The credit allowed against the federal estate tax is authorized in I.R.C. § 2011. Its provisions are as follows:

“The tax imposed by section 2001 shall be credited with the amount of any estate, inheritance, legacy, or succession taxes actually paid to any State or the District of Columbia, in respect of any property included in the gross estate (not including any such taxes paid with respect to the estate of a person other than the decedent).” (Emphasis added.)

The amount of the credit is fixed in a schedule in the following paragraph. In the present case the maximum credit allowable to and claimed by the estate of Mrs. Jeffords for Tennessee death taxes was computed to be $429,206.85, against a gross federal estate tax liability of $2,642,438.25.

It will be noted that under the specific terms of I.R.C. § 2011, any state taxes paid with respect to the estate of a person other than the decedent are not eligible for the federal credit.3 Therefore death taxes paid to the State of Tennessee with respect to the estate of Mrs. Jeffords’ husband would not qualify for the federal credit. Yet they are the basis for the credit against inheritance taxes on Mrs. Jeffords’ estate under T.C.A. § 30-1612. It is this distinction which the Executors have not taken into account and which, in our opinion, is controlling.

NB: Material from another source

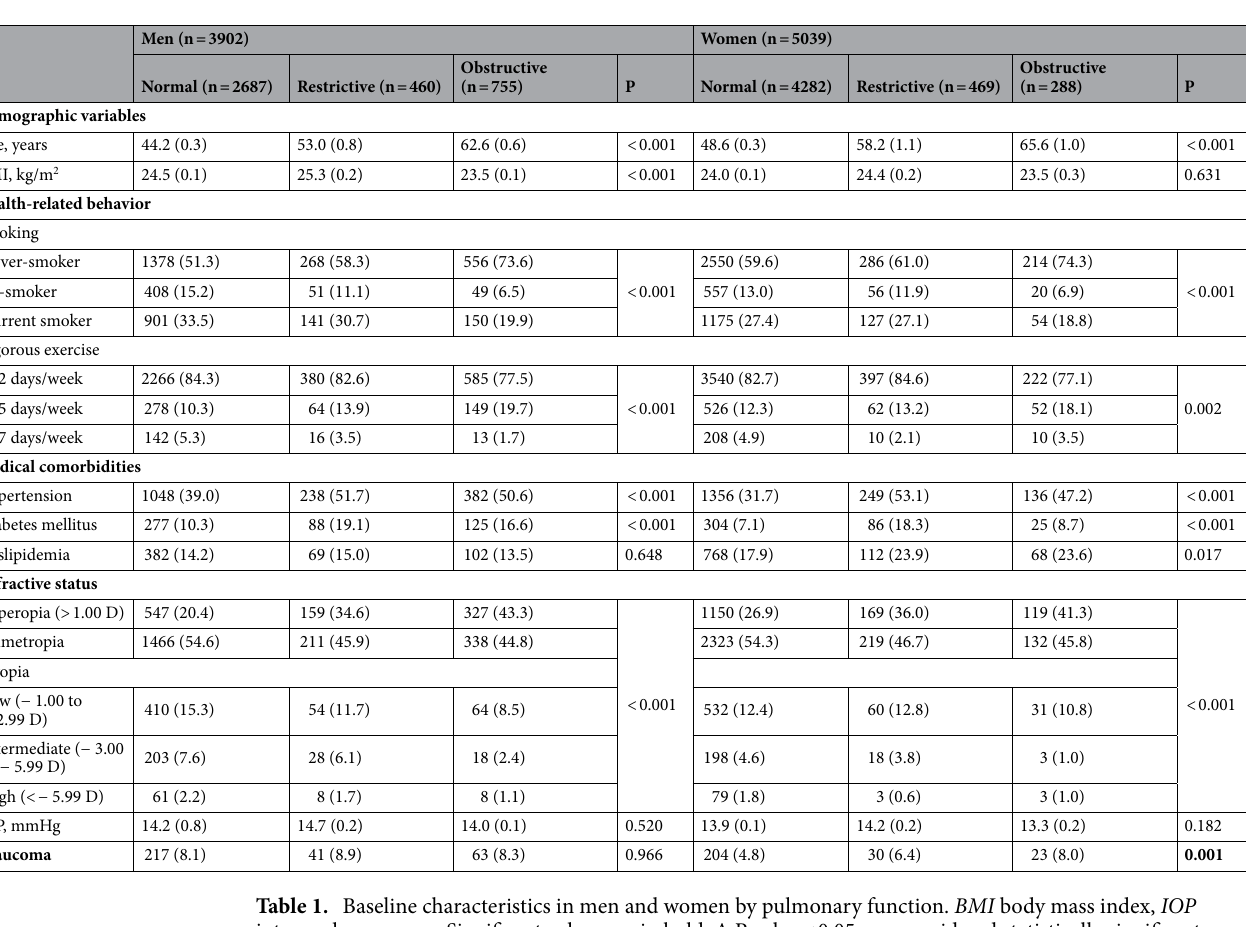
Table 1. Baseline characteristics in men and women by pulmonary function. BMI body mass index, IOP intraocular pressure. Significant values are in bold. A P value < 0.05 was considered statistically significant.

The credit initially allowed for state taxes in the 1924 Revenue Act was increased in 1926. Because the state tax credit allowed under the federal statute often exceeded amounts actually payable to the states under existing legislation, most of the states, including Tennessee, enacted “pickup” taxes, calculated to assure the state its full share of the credit for state death taxes. As previously stated, the Tennessee Estate Tax Law was enacted in 1929. Making reference to the federal credit allowed for state death taxes, the Tennessee statute provides as follows:

“In addition to any inheritance, succession and/or estate tax or taxes imposed by the state of Tennessee under the authority of any other statute or statutes, a Tennessee estate tax is imposed for the exclusive use of the state upon the transfer of the Tennessee estate of every decedent, the amount of which Tennessee estate tax shall be equal to the extent, if any, of the excess of the credit over the aggregate of state taxes, payable by or out of the Tennessee estate of the decedent, or any part thereof; provided, however, that such Tennessee estate tax imposed shall in no case exceed the extent to which its payment will effect a saving or diminution in the amount of the federal estate tax, payable by or out of the estate of the decedent had this chapter not been enacted.” T.C.A.